On peut débattre sur la véracité des évènements, comme les conditions de recrutement qui n’étaient pas aussi sympathiques que le film le montre, mais ce n’est pas l’intérêt d’Indigènes. Son but est, à travers la demande d’un devoir de mémoire pour ces soldats oubliés, de dénoncer l’oppression raciale d’un système qui résonne très fortement avec l’actualité.
Ceci se révèle avec les 4 personnages principaux, chacun symbolise une volonté différente de reconnaissance et d’intégration, qui seront toutes anéanties. Et Rachid Bouchareb évite habilement les obstacles en accusant non pas un racisme colonialiste de la société française, mais un racisme institutionnel d’exploitation des populations africaines (grâce à l’ambiguïté du personnage du sergent pied-noir Martinez).
Abdelkader cherche dans l’armée française une reconnaissance sociale, par la montée dans la hiérarchie, qui sera brimée par l’institution militaire qui ne lui laisse, aucune possibilité d’évolution.
Messaoud croit dans l’amour comme une force supérieure à la barrière de la couleur de peau, mais c’est la censure du courrier qui refuse de le laisser communiquer avec la femme qu’il a rencontrée.
Saïd voit dans l’amitié avec un blanc, un moyen de se faire sa place, mais le rang social/hiérarchique que doit tenir Martinez l’en empêche.

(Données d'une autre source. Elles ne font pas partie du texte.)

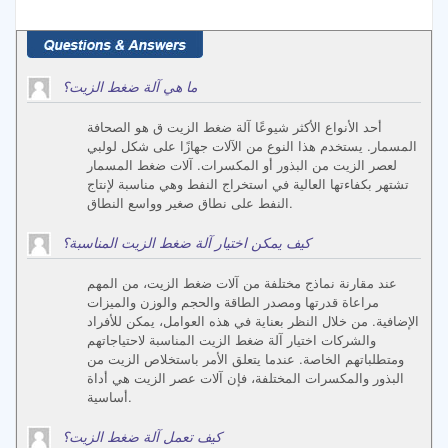
ما هي آلة ضغط الزيت؟
أحد الأنواع الأكثر شيوعًا آلة ضغط الزيت ق هو الصحافة
المسمار. يستخدم هذا النوع من الآلات جهازًا على شكل لولبي
لعصر الزيت من البذور أو المكسرات. آلات ضغط المسمار
تشتهر بكفاءتها العالية في استخراج النفط وهي مناسبة لإنتاج
النفط على نطاق صغير وواسع النطاق.
كيف يمكن اختيار آلة ضغط الزيت المناسبة؟
عند مقارنة نماذج مختلفة من آلات ضغط الزيت، من المهم
مراعاة قدرتها ومصدر الطاقة والحجم والوزن والميزات
الإضافية. من خلال النظر بعناية في هذه العوامل، يمكن للأفراد
والشركات اختيار آلة ضغط الزيت المناسبة لاحتياجاتهم
ومتطلباتهم الخاصة. عندما يتعلق الأمر باستخلاص الزيت من
البذور والمكسرات المختلفة، فإن آلات عصر الزيت هي أداة
أساسية.
كيف تعمل آلة ضغط الزيت؟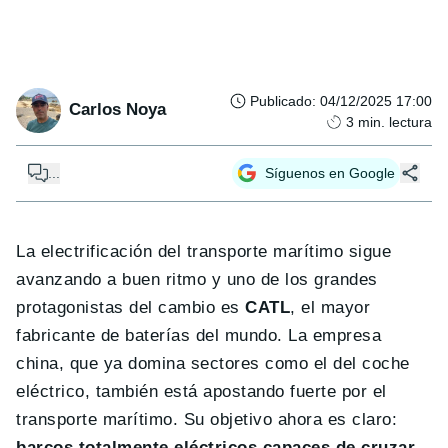
Publicado
:
04/12/2025 17:00
Carlos Noya
3
min. lectura
...
Síguenos en Google
La electrificación del transporte marítimo sigue
avanzando a buen ritmo y uno de los grandes
protagonistas del cambio es
CATL
, el mayor
fabricante de baterías del mundo. La empresa
china, que ya domina sectores como el del coche
eléctrico, también está apostando fuerte por el
transporte marítimo. Su objetivo ahora es claro:
barcos totalmente eléctricos capaces de cruzar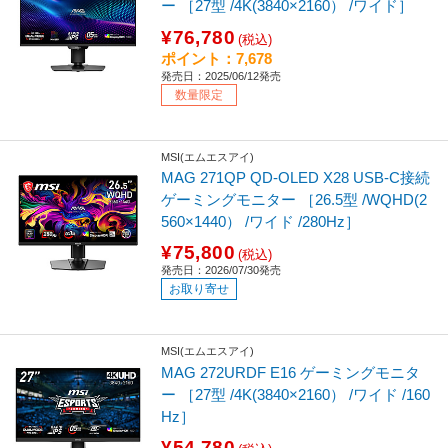
ー ［27型 /4K(3840×2160） /ワイド］
¥76,780
(税込)
ポイント：7,678
発売日：2025/06/12発売
数量限定
MSI(エムエスアイ)
MAG 271QP QD-OLED X28 USB-C接続
ゲーミングモニター ［26.5型 /WQHD(2
560×1440） /ワイド /280Hz］
¥75,800
(税込)
発売日：2026/07/30発売
お取り寄せ
MSI(エムエスアイ)
MAG 272URDF E16 ゲーミングモニタ
ー ［27型 /4K(3840×2160） /ワイド /160
Hz］
¥54,780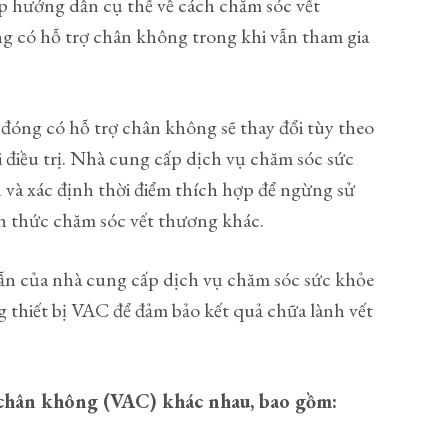
p hướng dẫn cụ thể về cách chăm sóc vết
ng có hỗ trợ chân không trong khi vẫn tham gia
 đóng có hỗ trợ chân không sẽ thay đổi tùy theo
 điều trị. Nhà cung cấp dịch vụ chăm sóc sức
n và xác định thời điểm thích hợp để ngừng sử
h thức chăm sóc vết thương khác.
ẫn của nhà cung cấp dịch vụ chăm sóc sức khỏe
 thiết bị VAC để đảm bảo kết quả chữa lành vết
ợ chân không (VAC) khác nhau, bao gồm: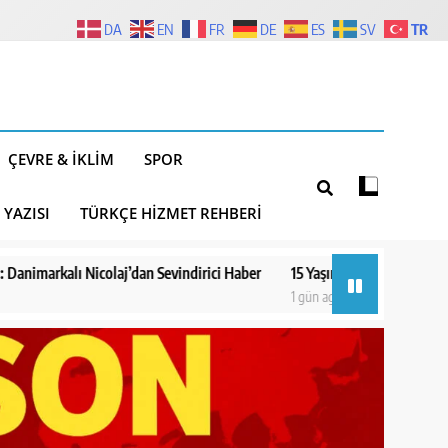
TR
DA
EN
FR
DE
ES
SV
ÇEVRE & İKLIM
SPOR
 YAZISI
TÜRKÇE HIZMET REHBERI
 Haber
15 Yaşındaki Danimarkalı Freja İçin Uluslararası Arama: Polis Ha
1 gün ago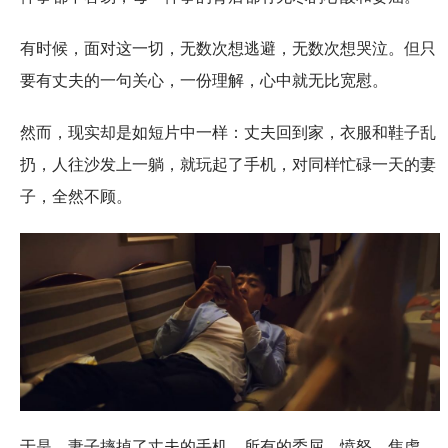
有时候，面对这一切，无数次想逃避，无数次想哭泣。但只
要有丈夫的一句关心，一份理解，心中就无比宽慰。
然而，现实却是如短片中一样：丈夫回到家，衣服和鞋子乱
扔，人往沙发上一躺，就玩起了手机，对同样忙碌一天的妻
子，全然不顾。
于是，妻子摔掉了丈夫的手机，所有的委屈、愤怒、焦虑、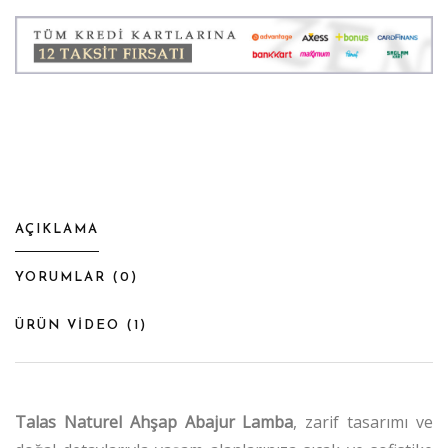
AÇIKLAMA
YORUMLAR (
0
)
ÜRÜN VİDEO (
1
)
Talas Naturel Ahşap Abajur Lamba
, zarif tasarımı ve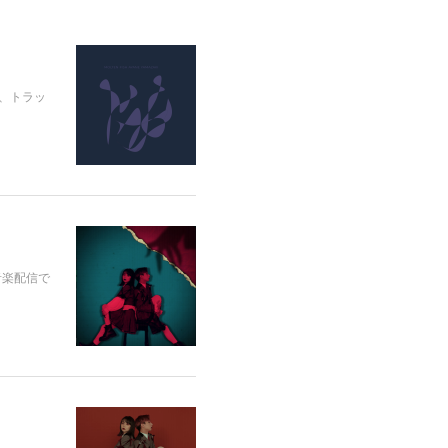
ンジ、トラッ
音楽配信で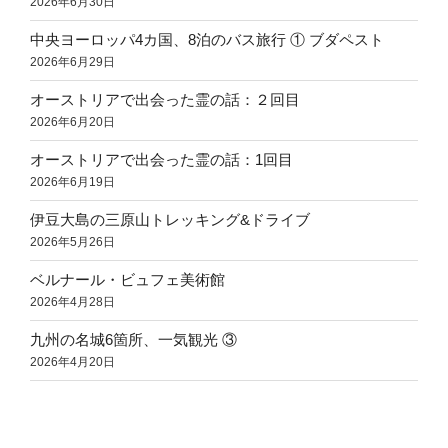
2026年6月30日
中央ヨーロッパ4カ国、8泊のバス旅行 ① ブダペスト
2026年6月29日
オーストリアで出会った霊の話：２回目
2026年6月20日
オーストリアで出会った霊の話：1回目
2026年6月19日
伊豆大島の三原山トレッキング&ドライブ
2026年5月26日
ベルナール・ビュフェ美術館
2026年4月28日
九州の名城6箇所、一気観光 ③
2026年4月20日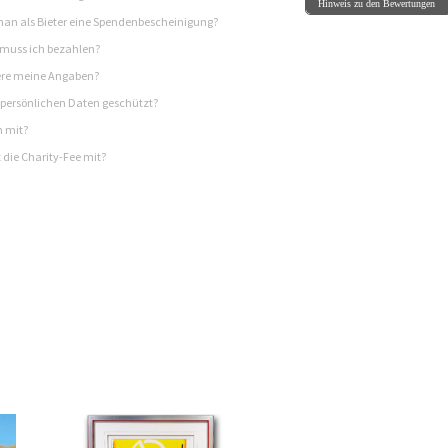
Hinweis zu den Bewertungen
n als Bieter eine Spendenbescheinigung?
 muss ich bezahlen?
re meine Angaben?
persönlichen Daten geschützt?
h mit?
 die Charity-Fee mit?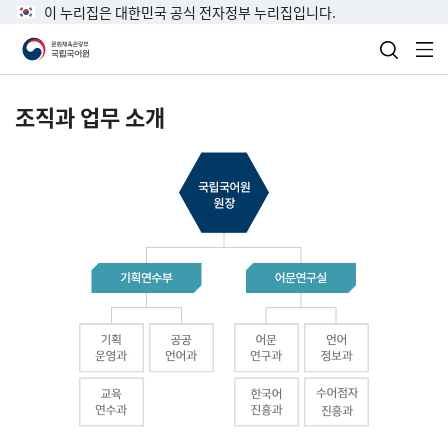
이 누리집은 대한민국 공식 전자정부 누리집입니다.
검색 열
전
조직과 업무 소개
국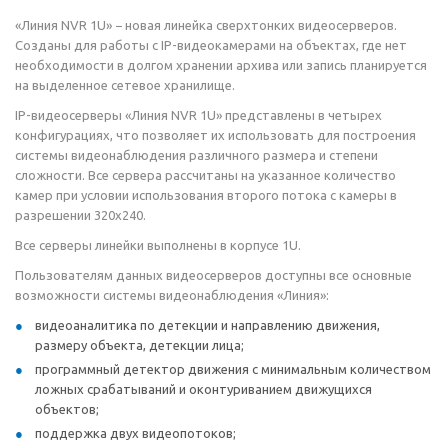
«Линия NVR 1U» − новая линейка сверхтонких видеосерверов.
Созданы для работы с IP-видеокамерами на объектах, где нет
необходимости в долгом хранении архива или запись планируется
на выделенное сетевое хранилище.
IP-видеосерверы «Линия NVR 1U» представлены в четырех
конфигурациях, что позволяет их использовать для построения
системы видеонаблюдения различного размера и степени
сложности. Все сервера рассчитаны на указанное количество
камер при условии использования второго потока с камеры в
разрешении 320х240.
Все серверы линейки выполнены в корпусе 1U.
Пользователям данных видеосерверов доступны все основные
возможности системы видеонаблюдения «Линия»:
видеоаналитика по детекции и направлению движения,
размеру объекта, детекции лица;
программный детектор движения с минимальным количеством
ложных срабатываний и оконтуриванием движущихся
объектов;
поддержка двух видеопотоков;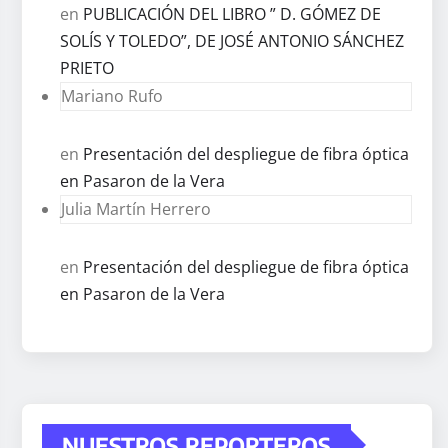
en
PUBLICACIÓN DEL LIBRO ” D. GÓMEZ DE
SOLÍS Y TOLEDO”, DE JOSÉ ANTONIO SÁNCHEZ
PRIETO
Mariano Rufo
en
Presentación del despliegue de fibra óptica
en Pasaron de la Vera
Julia Martín Herrero
en
Presentación del despliegue de fibra óptica
en Pasaron de la Vera
NUESTROS REPORTEROS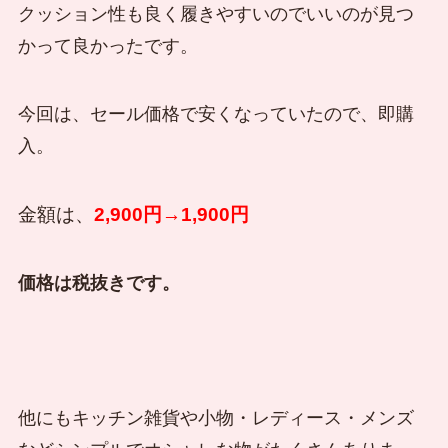
クッション性も良く履きやすいのでいいのが見つ
かって良かったです。
今回は、セール価格で安くなっていたので、即購
入。
金額は、
2,900円→1,900円
価格は税抜きです。
他にもキッチン雑貨や小物・レディース・メンズ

Quant à Yassir, il cherche juste à se faire de l’argent pour vivre dignement. Les obstacles humains : préjugés, racisme, peurs, indifférence, sont progressivement balayés par l’horreur de la guerre, ces hommes se retrouvent tous unis, quelle que soit leur couleur de peau, « les balles ne font pas la différence », ce n’est donc pas ça qui crée la ségrégation, mais c’est l’institution, qui entretient des rapports d’exploitation. Nos 4 héros ne se battent pas tant pour sauver la France ou lutter contre le nazisme que pour réclamer « Liberté, Égalité, Fraternité ».
Le film se révèle alors beaucoup plus comme une parabole de la situation actuelle que comme un appel au devoir de mémoire.